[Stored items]
+++

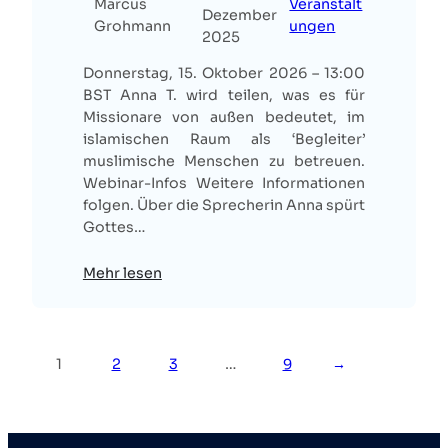
Marcus
Veranstalt
Dezember
Grohmann
ungen
2025
Donnerstag, 15. Oktober 2026 – 13:00
BST Anna T. wird teilen, was es für
Missionare von außen bedeutet, im
islamischen Raum als ‘Begleiter’
muslimische Menschen zu betreuen.
Webinar-Infos Weitere Informationen
folgen. Über die Sprecherin Anna spürt
Gottes…
Mehr lesen
1
2
3
…
9
→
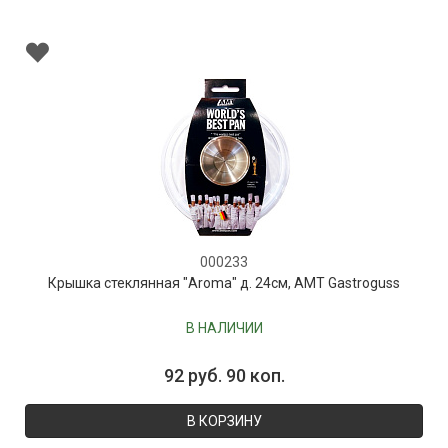
000233
Крышка стеклянная "Aroma" д. 24см, AMT Gastroguss
В НАЛИЧИИ
92 руб. 90 коп.
В КОРЗИНУ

+++

ACTION ITEM » Could you return all the entries exactly as they appear, minus the pictures?

TASK RESPONSE »
Marcus
Veranstalt
Dezember
Grohmann
ungen
2025
Donnerstag, 15. Oktober 2026 – 13:00
BST Anna T. wird teilen, was es für
Missionare von außen bedeutet, im
islamischen Raum als ‘Begleiter’
muslimische Menschen zu betreuen.
Webinar-Infos Weitere Informationen
folgen. Über die Sprecherin Anna spürt
Gottes…
Mehr lesen
1
2
3
…
9
→
000233
Крышка стеклянная "Aroma" д. 24см, AMT Gastroguss
В НАЛИЧИИ
92 руб. 90 коп.
В КОРЗИНУ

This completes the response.